------ Supplied records ------

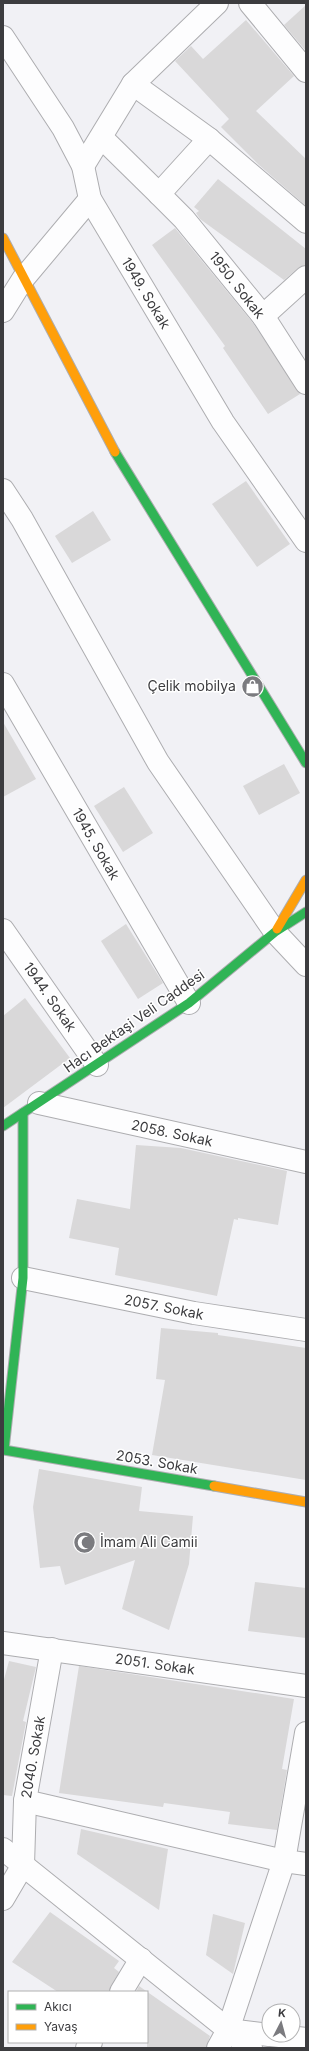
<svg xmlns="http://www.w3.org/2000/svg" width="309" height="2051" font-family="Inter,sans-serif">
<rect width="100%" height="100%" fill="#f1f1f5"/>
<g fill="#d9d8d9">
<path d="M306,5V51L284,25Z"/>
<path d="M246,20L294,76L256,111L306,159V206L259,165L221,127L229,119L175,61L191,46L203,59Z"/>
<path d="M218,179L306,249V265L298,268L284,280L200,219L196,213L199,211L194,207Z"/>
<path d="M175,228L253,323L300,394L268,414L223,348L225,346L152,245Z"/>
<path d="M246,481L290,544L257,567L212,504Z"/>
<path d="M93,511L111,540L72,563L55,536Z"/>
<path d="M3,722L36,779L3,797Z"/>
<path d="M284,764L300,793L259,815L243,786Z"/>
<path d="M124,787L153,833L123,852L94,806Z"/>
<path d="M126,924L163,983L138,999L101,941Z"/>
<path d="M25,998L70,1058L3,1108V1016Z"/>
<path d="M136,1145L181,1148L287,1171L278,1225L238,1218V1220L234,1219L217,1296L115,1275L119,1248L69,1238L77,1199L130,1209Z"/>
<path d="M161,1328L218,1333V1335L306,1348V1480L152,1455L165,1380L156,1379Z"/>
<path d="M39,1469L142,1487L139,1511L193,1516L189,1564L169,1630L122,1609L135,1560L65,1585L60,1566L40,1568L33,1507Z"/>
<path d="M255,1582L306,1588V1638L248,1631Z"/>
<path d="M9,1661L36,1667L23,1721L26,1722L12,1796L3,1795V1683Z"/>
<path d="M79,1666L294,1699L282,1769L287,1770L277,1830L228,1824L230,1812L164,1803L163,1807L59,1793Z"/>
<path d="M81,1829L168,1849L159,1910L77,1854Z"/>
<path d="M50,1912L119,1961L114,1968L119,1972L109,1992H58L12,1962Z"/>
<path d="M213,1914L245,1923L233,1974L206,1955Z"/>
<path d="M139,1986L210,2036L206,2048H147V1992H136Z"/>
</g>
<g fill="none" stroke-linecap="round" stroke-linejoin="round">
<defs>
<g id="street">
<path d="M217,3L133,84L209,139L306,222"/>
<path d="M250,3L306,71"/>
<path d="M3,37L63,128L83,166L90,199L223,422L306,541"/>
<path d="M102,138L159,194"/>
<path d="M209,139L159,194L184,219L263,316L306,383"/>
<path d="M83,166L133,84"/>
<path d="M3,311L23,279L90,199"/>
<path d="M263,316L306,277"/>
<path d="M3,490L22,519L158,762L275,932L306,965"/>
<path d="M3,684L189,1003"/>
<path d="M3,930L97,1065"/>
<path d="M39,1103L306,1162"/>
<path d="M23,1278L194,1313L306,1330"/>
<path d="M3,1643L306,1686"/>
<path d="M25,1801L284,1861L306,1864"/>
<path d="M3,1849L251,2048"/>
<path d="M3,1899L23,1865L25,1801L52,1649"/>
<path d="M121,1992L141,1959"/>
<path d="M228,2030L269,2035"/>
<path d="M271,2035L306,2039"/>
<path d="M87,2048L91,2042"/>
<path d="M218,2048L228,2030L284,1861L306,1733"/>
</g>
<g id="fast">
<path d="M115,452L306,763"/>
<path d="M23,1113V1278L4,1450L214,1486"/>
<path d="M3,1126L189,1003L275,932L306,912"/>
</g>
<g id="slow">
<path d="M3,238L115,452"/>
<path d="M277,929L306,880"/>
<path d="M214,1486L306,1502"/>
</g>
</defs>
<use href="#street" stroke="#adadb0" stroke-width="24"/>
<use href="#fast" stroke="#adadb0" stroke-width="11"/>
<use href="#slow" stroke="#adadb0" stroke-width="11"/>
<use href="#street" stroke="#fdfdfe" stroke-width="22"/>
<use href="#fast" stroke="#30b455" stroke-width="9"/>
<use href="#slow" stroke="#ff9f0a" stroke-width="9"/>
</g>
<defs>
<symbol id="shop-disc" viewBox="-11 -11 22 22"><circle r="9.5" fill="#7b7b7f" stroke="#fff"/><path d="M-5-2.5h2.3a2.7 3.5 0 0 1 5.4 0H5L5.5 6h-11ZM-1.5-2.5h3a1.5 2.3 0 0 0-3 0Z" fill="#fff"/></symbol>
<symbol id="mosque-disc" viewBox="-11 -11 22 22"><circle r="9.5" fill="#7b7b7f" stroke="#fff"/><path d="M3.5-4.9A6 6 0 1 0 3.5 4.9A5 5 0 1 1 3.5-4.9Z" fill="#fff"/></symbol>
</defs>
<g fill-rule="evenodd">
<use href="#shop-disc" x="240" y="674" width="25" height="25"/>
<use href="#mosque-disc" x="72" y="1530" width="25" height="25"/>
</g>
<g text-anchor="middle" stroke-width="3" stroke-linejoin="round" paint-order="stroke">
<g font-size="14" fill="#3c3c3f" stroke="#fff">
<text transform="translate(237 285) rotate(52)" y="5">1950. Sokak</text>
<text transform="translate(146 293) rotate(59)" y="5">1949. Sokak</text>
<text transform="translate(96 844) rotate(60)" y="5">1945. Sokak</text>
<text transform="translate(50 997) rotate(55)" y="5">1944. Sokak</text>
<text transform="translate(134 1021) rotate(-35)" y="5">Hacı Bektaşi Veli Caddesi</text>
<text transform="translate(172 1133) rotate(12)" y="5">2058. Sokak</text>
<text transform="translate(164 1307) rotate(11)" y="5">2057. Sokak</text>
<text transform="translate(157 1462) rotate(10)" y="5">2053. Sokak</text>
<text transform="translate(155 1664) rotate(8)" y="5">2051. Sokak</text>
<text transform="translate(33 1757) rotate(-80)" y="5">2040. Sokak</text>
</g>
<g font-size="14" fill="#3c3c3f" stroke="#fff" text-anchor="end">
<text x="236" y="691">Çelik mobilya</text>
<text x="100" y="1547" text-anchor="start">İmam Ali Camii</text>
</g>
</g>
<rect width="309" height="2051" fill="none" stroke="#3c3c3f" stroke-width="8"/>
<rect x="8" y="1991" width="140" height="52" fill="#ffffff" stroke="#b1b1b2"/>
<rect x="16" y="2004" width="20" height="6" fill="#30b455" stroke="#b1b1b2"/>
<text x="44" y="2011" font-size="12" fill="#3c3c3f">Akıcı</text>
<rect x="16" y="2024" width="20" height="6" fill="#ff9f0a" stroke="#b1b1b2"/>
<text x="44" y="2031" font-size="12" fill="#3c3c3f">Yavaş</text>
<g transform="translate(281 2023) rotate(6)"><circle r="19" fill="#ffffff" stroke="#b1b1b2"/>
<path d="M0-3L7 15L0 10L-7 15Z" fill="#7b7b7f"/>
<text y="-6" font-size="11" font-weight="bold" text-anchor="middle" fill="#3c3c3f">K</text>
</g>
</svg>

------

All entries must be output exactly as they stand, and every picture must be left out.

Output for this task:
<svg xmlns="http://www.w3.org/2000/svg" width="309" height="2051" font-family="Inter,sans-serif">
<rect width="100%" height="100%" fill="#f1f1f5"/>
<g fill="#d9d8d9">
<path d="M306,5V51L284,25Z"/>
<path d="M246,20L294,76L256,111L306,159V206L259,165L221,127L229,119L175,61L191,46L203,59Z"/>
<path d="M218,179L306,249V265L298,268L284,280L200,219L196,213L199,211L194,207Z"/>
<path d="M175,228L253,323L300,394L268,414L223,348L225,346L152,245Z"/>
<path d="M246,481L290,544L257,567L212,504Z"/>
<path d="M93,511L111,540L72,563L55,536Z"/>
<path d="M3,722L36,779L3,797Z"/>
<path d="M284,764L300,793L259,815L243,786Z"/>
<path d="M124,787L153,833L123,852L94,806Z"/>
<path d="M126,924L163,983L138,999L101,941Z"/>
<path d="M25,998L70,1058L3,1108V1016Z"/>
<path d="M136,1145L181,1148L287,1171L278,1225L238,1218V1220L234,1219L217,1296L115,1275L119,1248L69,1238L77,1199L130,1209Z"/>
<path d="M161,1328L218,1333V1335L306,1348V1480L152,1455L165,1380L156,1379Z"/>
<path d="M39,1469L142,1487L139,1511L193,1516L189,1564L169,1630L122,1609L135,1560L65,1585L60,1566L40,1568L33,1507Z"/>
<path d="M255,1582L306,1588V1638L248,1631Z"/>
<path d="M9,1661L36,1667L23,1721L26,1722L12,1796L3,1795V1683Z"/>
<path d="M79,1666L294,1699L282,1769L287,1770L277,1830L228,1824L230,1812L164,1803L163,1807L59,1793Z"/>
<path d="M81,1829L168,1849L159,1910L77,1854Z"/>
<path d="M50,1912L119,1961L114,1968L119,1972L109,1992H58L12,1962Z"/>
<path d="M213,1914L245,1923L233,1974L206,1955Z"/>
<path d="M139,1986L210,2036L206,2048H147V1992H136Z"/>
</g>
<g fill="none" stroke-linecap="round" stroke-linejoin="round">
<defs>
<g id="street">
<path d="M217,3L133,84L209,139L306,222"/>
<path d="M250,3L306,71"/>
<path d="M3,37L63,128L83,166L90,199L223,422L306,541"/>
<path d="M102,138L159,194"/>
<path d="M209,139L159,194L184,219L263,316L306,383"/>
<path d="M83,166L133,84"/>
<path d="M3,311L23,279L90,199"/>
<path d="M263,316L306,277"/>
<path d="M3,490L22,519L158,762L275,932L306,965"/>
<path d="M3,684L189,1003"/>
<path d="M3,930L97,1065"/>
<path d="M39,1103L306,1162"/>
<path d="M23,1278L194,1313L306,1330"/>
<path d="M3,1643L306,1686"/>
<path d="M25,1801L284,1861L306,1864"/>
<path d="M3,1849L251,2048"/>
<path d="M3,1899L23,1865L25,1801L52,1649"/>
<path d="M121,1992L141,1959"/>
<path d="M228,2030L269,2035"/>
<path d="M271,2035L306,2039"/>
<path d="M87,2048L91,2042"/>
<path d="M218,2048L228,2030L284,1861L306,1733"/>
</g>
<g id="fast">
<path d="M115,452L306,763"/>
<path d="M23,1113V1278L4,1450L214,1486"/>
<path d="M3,1126L189,1003L275,932L306,912"/>
</g>
<g id="slow">
<path d="M3,238L115,452"/>
<path d="M277,929L306,880"/>
<path d="M214,1486L306,1502"/>
</g>
</defs>
<use href="#street" stroke="#adadb0" stroke-width="24"/>
<use href="#fast" stroke="#adadb0" stroke-width="11"/>
<use href="#slow" stroke="#adadb0" stroke-width="11"/>
<use href="#street" stroke="#fdfdfe" stroke-width="22"/>
<use href="#fast" stroke="#30b455" stroke-width="9"/>
<use href="#slow" stroke="#ff9f0a" stroke-width="9"/>
</g>
<defs>
<symbol id="shop-disc" viewBox="-11 -11 22 22"><circle r="9.5" fill="#7b7b7f" stroke="#fff"/><path d="M-5-2.5h2.3a2.7 3.5 0 0 1 5.4 0H5L5.5 6h-11ZM-1.5-2.5h3a1.5 2.3 0 0 0-3 0Z" fill="#fff"/></symbol>
<symbol id="mosque-disc" viewBox="-11 -11 22 22"><circle r="9.5" fill="#7b7b7f" stroke="#fff"/><path d="M3.5-4.9A6 6 0 1 0 3.5 4.9A5 5 0 1 1 3.5-4.9Z" fill="#fff"/></symbol>
</defs>
<g fill-rule="evenodd">
<use href="#shop-disc" x="240" y="674" width="25" height="25"/>
<use href="#mosque-disc" x="72" y="1530" width="25" height="25"/>
</g>
<g text-anchor="middle" stroke-width="3" stroke-linejoin="round" paint-order="stroke">
<g font-size="14" fill="#3c3c3f" stroke="#fff">
<text transform="translate(237 285) rotate(52)" y="5">1950. Sokak</text>
<text transform="translate(146 293) rotate(59)" y="5">1949. Sokak</text>
<text transform="translate(96 844) rotate(60)" y="5">1945. Sokak</text>
<text transform="translate(50 997) rotate(55)" y="5">1944. Sokak</text>
<text transform="translate(134 1021) rotate(-35)" y="5">Hacı Bektaşi Veli Caddesi</text>
<text transform="translate(172 1133) rotate(12)" y="5">2058. Sokak</text>
<text transform="translate(164 1307) rotate(11)" y="5">2057. Sokak</text>
<text transform="translate(157 1462) rotate(10)" y="5">2053. Sokak</text>
<text transform="translate(155 1664) rotate(8)" y="5">2051. Sokak</text>
<text transform="translate(33 1757) rotate(-80)" y="5">2040. Sokak</text>
</g>
<g font-size="14" fill="#3c3c3f" stroke="#fff" text-anchor="end">
<text x="236" y="691">Çelik mobilya</text>
<text x="100" y="1547" text-anchor="start">İmam Ali Camii</text>
</g>
</g>
<rect width="309" height="2051" fill="none" stroke="#3c3c3f" stroke-width="8"/>
<rect x="8" y="1991" width="140" height="52" fill="#ffffff" stroke="#b1b1b2"/>
<rect x="16" y="2004" width="20" height="6" fill="#30b455" stroke="#b1b1b2"/>
<text x="44" y="2011" font-size="12" fill="#3c3c3f">Akıcı</text>
<rect x="16" y="2024" width="20" height="6" fill="#ff9f0a" stroke="#b1b1b2"/>
<text x="44" y="2031" font-size="12" fill="#3c3c3f">Yavaş</text>
<g transform="translate(281 2023) rotate(6)"><circle r="19" fill="#ffffff" stroke="#b1b1b2"/>
<path d="M0-3L7 15L0 10L-7 15Z" fill="#7b7b7f"/>
<text y="-6" font-size="11" font-weight="bold" text-anchor="middle" fill="#3c3c3f">K</text>
</g>
</svg>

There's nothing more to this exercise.